Press freedom under attack


Press freedom under attack

Miami Herald: It seemed appropriate that President Rafael Correa of Ecuador was hosting Iran’s Mahmoud Ahmadinejad on a state visit last week just as the Correa-controlled courts were poised to deliver another blow to freedom of the press. As in Iran and nearby Venezuela, the president seems to be waging an all-out drive to muzzle, if not destroy, the independent news media in his country.

Since becoming president, he has used all the powers at his disposal — state-controlled media, rubber-stamp lawmakers, the courts and the presidency itself — to intimidate the news media and put an end to criticism of his government. Ironically, in view of his autocratic record, the president feels he’s been libeled by a newspaper column that called him a dictator.
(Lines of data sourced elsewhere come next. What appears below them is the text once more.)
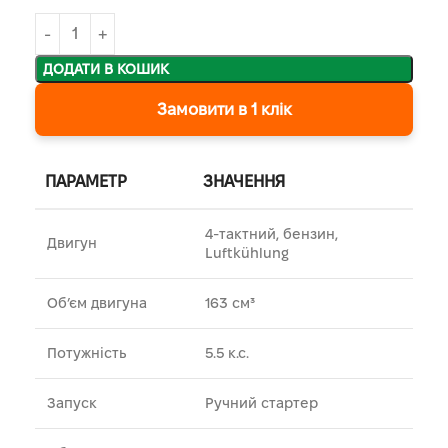
ДОДАТИ В КОШИК
Замовити в 1 клік
ПАРАМЕТР
ЗНАЧЕННЯ
4‑тактний, бензин,
Двигун
Luftkühlung
Об’єм двигуна
163 см³
Потужність
5.5 к.с.
Запуск
Ручний стартер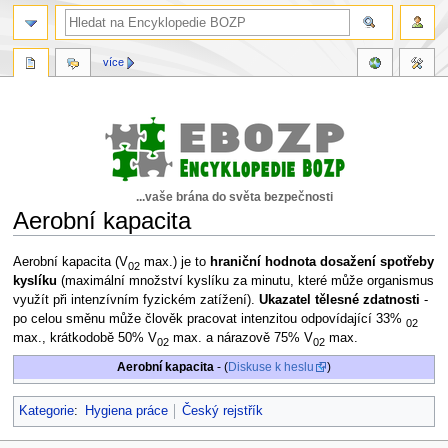
více
...vaše brána do světa bezpečnosti
Aerobní kapacita
Skočit
Skočit
Aerobní kapacita (V
max.) je to
hraniční hodnota dosažení spotřeby
02
na
na
kyslíku
(maximální množství kyslíku za minutu, které může organismus
navigaci
vyhledávání
využít při intenzívním fyzickém zatížení).
Ukazatel tělesné zdatnosti
-
po celou směnu může člověk pracovat intenzitou odpovídající 33%
02
max., krátkodobě 50% V
max. a nárazově 75% V
max.
02
02
Aerobní kapacita
- (
Diskuse k heslu
)
Kategorie
:
Hygiena práce
Český rejstřík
Stung by a column in the 90-year-old El Universo, called “No to Lies,” Mr. Correa filed a criminal defamation lawsuit last year. He asked the courts find the writer and the newspaper’s directors guilty and sentence them to the maximum term of three years in prison, plus payment of $50 million.

Although the trial record ran to 5,000-some pages, the judge delivered a 156-page verdict against the defendants within 24 hours. A forensic analysis of his computer led a U.S. consultant hired by the defense to conclude that the ruling was written by the president’s lawyer.

Despite this, the columnist and El Universo’s directors were sentenced to three years in prison and ordered to pay the president $30 million. The verdict is being appealed.

The eventual outcome of the case will be crucial to freedom of the press in Ecuador and throughout Latin America.